Aim of the exercise:
Every line in the listing should be set down again verbatim.

Data excerpts:
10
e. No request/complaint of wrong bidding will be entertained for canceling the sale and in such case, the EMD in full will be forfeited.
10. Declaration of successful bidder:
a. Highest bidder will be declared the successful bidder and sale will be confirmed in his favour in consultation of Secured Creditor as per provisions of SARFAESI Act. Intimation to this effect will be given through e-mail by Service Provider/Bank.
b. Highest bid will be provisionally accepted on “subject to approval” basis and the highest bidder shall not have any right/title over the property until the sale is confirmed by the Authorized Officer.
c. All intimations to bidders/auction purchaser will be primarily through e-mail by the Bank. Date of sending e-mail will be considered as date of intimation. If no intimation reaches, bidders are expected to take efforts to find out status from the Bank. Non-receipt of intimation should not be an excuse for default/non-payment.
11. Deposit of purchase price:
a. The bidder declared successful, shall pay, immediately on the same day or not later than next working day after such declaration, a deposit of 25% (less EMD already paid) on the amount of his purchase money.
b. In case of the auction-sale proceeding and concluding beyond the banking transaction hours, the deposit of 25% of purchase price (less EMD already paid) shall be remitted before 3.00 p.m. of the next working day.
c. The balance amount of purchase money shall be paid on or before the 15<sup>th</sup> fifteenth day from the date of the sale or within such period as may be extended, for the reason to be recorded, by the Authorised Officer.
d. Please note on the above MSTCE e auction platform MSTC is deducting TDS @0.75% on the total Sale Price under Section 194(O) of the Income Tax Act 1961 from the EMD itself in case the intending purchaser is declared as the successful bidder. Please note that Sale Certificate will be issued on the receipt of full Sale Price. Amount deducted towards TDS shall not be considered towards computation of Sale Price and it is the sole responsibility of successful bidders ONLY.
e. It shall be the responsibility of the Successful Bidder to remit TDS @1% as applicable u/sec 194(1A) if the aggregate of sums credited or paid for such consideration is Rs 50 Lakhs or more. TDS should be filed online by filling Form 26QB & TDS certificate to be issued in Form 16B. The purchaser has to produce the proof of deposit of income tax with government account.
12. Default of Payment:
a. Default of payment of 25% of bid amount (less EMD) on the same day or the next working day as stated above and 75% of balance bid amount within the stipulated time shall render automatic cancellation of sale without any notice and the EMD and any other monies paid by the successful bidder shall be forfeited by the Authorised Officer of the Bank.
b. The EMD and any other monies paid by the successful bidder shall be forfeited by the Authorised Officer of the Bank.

Your solution:
10
e. No request/complaint of wrong bidding will be entertained for canceling the sale and in such case, the EMD in full will be forfeited.
10. Declaration of successful bidder:
a. Highest bidder will be declared the successful bidder and sale will be confirmed in his favour in consultation of Secured Creditor as per provisions of SARFAESI Act. Intimation to this effect will be given through e-mail by Service Provider/Bank.
b. Highest bid will be provisionally accepted on “subject to approval” basis and the highest bidder shall not have any right/title over the property until the sale is confirmed by the Authorized Officer.
c. All intimations to bidders/auction purchaser will be primarily through e-mail by the Bank. Date of sending e-mail will be considered as date of intimation. If no intimation reaches, bidders are expected to take efforts to find out status from the Bank. Non-receipt of intimation should not be an excuse for default/non-payment.
11. Deposit of purchase price:
a. The bidder declared successful, shall pay, immediately on the same day or not later than next working day after such declaration, a deposit of 25% (less EMD already paid) on the amount of his purchase money.
b. In case of the auction-sale proceeding and concluding beyond the banking transaction hours, the deposit of 25% of purchase price (less EMD already paid) shall be remitted before 3.00 p.m. of the next working day.
c. The balance amount of purchase money shall be paid on or before the 15<sup>th</sup> fifteenth day from the date of the sale or within such period as may be extended, for the reason to be recorded, by the Authorised Officer.
d. Please note on the above MSTCE e auction platform MSTC is deducting TDS @0.75% on the total Sale Price under Section 194(O) of the Income Tax Act 1961 from the EMD itself in case the intending purchaser is declared as the successful bidder. Please note that Sale Certificate will be issued on the receipt of full Sale Price. Amount deducted towards TDS shall not be considered towards computation of Sale Price and it is the sole responsibility of successful bidders ONLY.
e. It shall be the responsibility of the Successful Bidder to remit TDS @1% as applicable u/sec 194(1A) if the aggregate of sums credited or paid for such consideration is Rs 50 Lakhs or more. TDS should be filed online by filling Form 26QB & TDS certificate to be issued in Form 16B. The purchaser has to produce the proof of deposit of income tax with government account.
12. Default of Payment:
a. Default of payment of 25% of bid amount (less EMD) on the same day or the next working day as stated above and 75% of balance bid amount within the stipulated time shall render automatic cancellation of sale without any notice and the EMD and any other monies paid by the successful bidder shall be forfeited by the Authorised Officer of the Bank.
b. The EMD and any other monies paid by the successful bidder shall be forfeited by the Authorised Officer of the Bank.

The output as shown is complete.